Divide your dog’s dry kibble ration into two or more portions throughout the day to help avoid this. 
If dry kibble is convenient, economical, better for my dog’s oral health while still meeting my dog’s requirements, why should I consider wet food?
Canned dog food is a great option for dogs who are finicky eaters or those that suffer from tooth decay and gum disease.
The high protein, low carbohydrate nature of some wet foods also makes them good diets for diabetic dogs who benefit from low glycemic index diets. Their high water content and low glycemic index make canned food a good option for dogs that need to lose some pounds.
As with everything, wet food comes with its own disadvantages. Wet food spoils much quicker than dry foods once open, due to its high water content and lack of preservatives.
It is not suggested to leave it in your pet’s bowl for more than a few hours as the food may have already been colonized by harmful microorganisms. Any unwanted food should be discarded.
Any freshly opened can containing unused food needs to be sealed with an airtight lid (e.g. reusable silicone lids) and can only be kept in the refrigerator for a maximum of 5 to 7 days.
Due to the high water content of these diets, generally, a higher volume of food is needed to satisfy the nutritional needs of your dog.
Puppies and dogs with small appetites can feel satiated before reaching their nutritional needs and can suffer from nutritional deficiencies. 
Should I choose dry, wet, or … both?!
You should choose dry dog food if:
- You want a convenient, easily rationable diet.
- You want an economical diet.
- Your dog eats in small amounts throughout the day.
- You want to buy enough food for a few weeks while saving on space.
You should choose a wet diet if:
- Your dog suffers from an oral disease or has difficulty chewing.
- Your dog suffers from obesity and you want to help them reduce weight without making them go hungry.
- Your dog is a finicky eater.
- Your dog doesn’t drink enough.
- You want a preservative-free or low preservative dog food.
Can I mix both?
Yes. You can have the best of both worlds by mixing both types of dog food. This can help dogs that find it difficult to eat a beneficial yet unpalatable dry diet.

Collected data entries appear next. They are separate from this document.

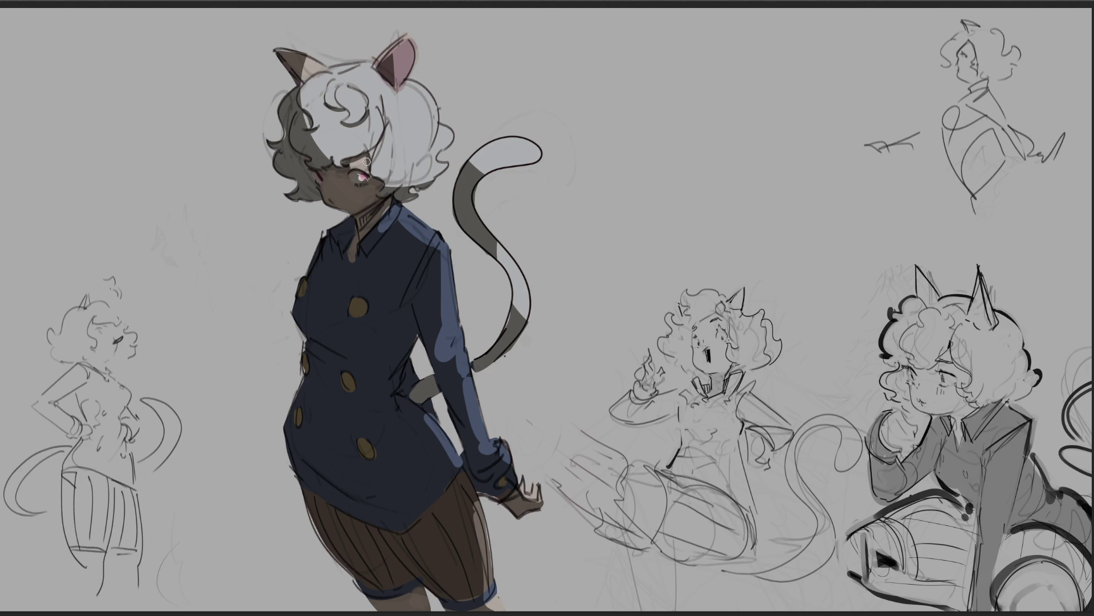
{"action": "left_click", "coordinate": [330, 190]}
{"action": "mouse_move", "coordinate": [373, 150]}
{"action": "left_mouse_down"}
{"action": "mouse_move", "coordinate": [433, 171]}
{"action": "mouse_move", "coordinate": [502, 228]}
{"action": "mouse_move", "coordinate": [581, 424]}
{"action": "left_mouse_up"}
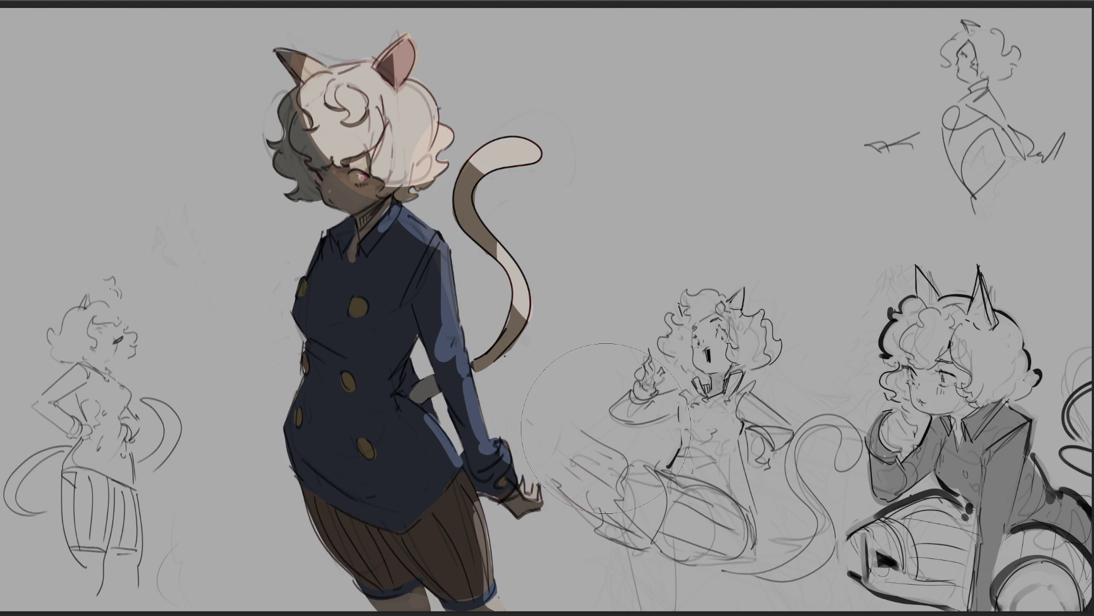
{"action": "key", "text": "b"}
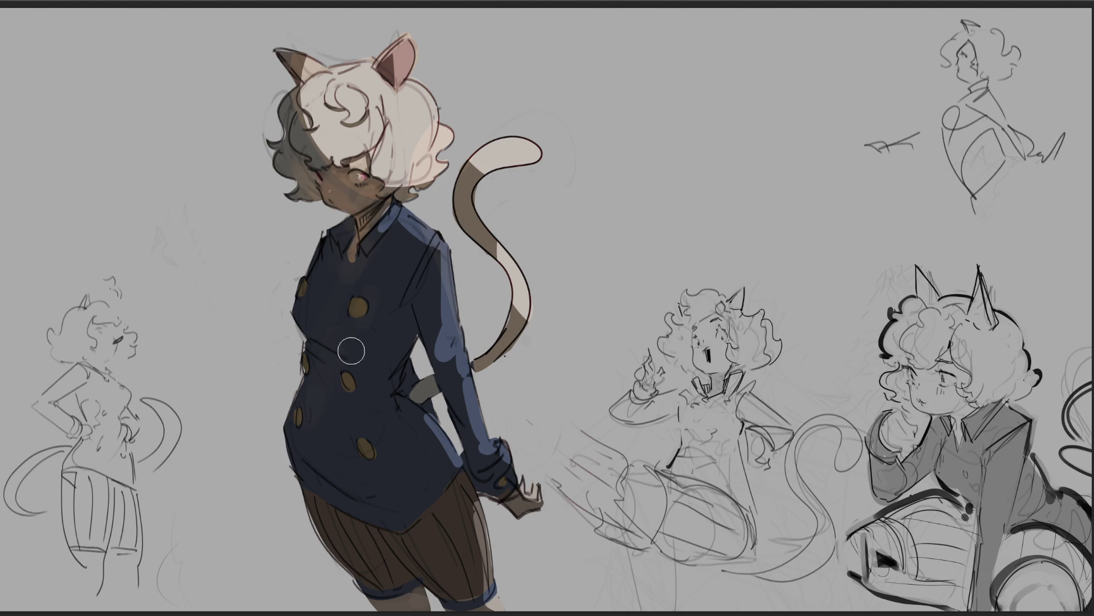
Darken the jacket, tint the tail brown, and turn the shorts and legs dark red
{"action": "left_click_drag", "start_coordinate": [306, 350], "coordinate": [310, 452]}
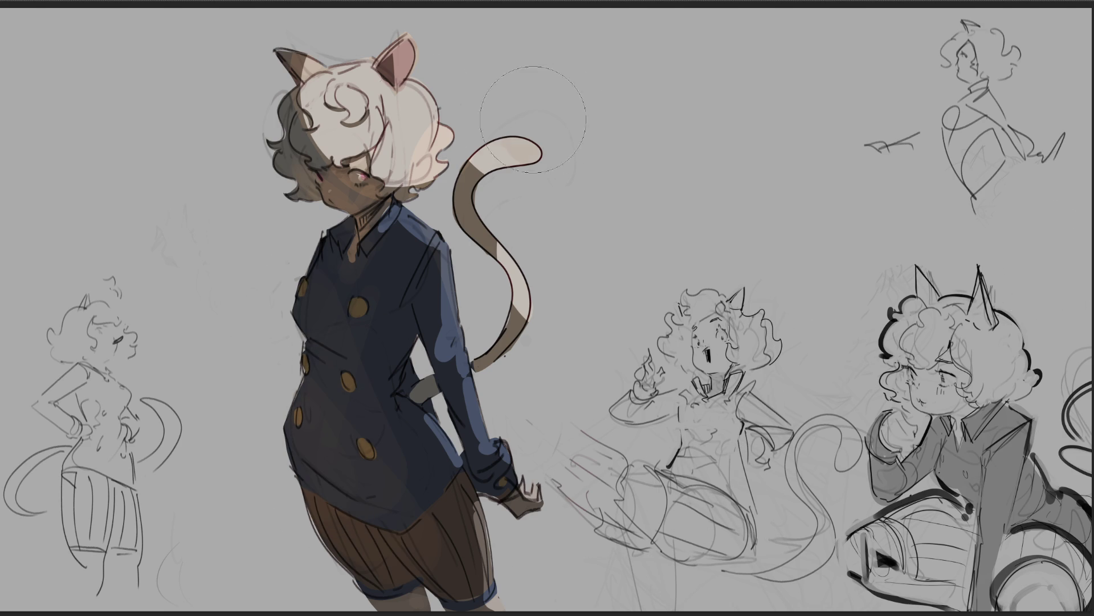
{"action": "mouse_move", "coordinate": [484, 473]}
{"action": "left_mouse_down"}
{"action": "mouse_move", "coordinate": [385, 108]}
{"action": "mouse_move", "coordinate": [490, 548]}
{"action": "mouse_move", "coordinate": [393, 599]}
{"action": "left_mouse_up"}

If your dog is on a veterinary prescription diet we advise you to do this with caution. In such cases ask your veterinarian how you can best approach mixing wet and dry foods without compromising the prescription diet’s health benefits.
Reputable prescription dog food manufacturers often produce a wet and dry food version of the same product line. In such cases, we suggest you mix dry and wet dog food from the same product line.
The bottom line
We hope that the information above provides you with a clearer picture of how to tackle this often very perplexing dilemma.
Choosing whether to feed dry or wet food should be a decision based on what you find practical and on your dog’s needs and preferences.
We suggest you consult your veterinarian if you still feel unsure about how best to feed your dog.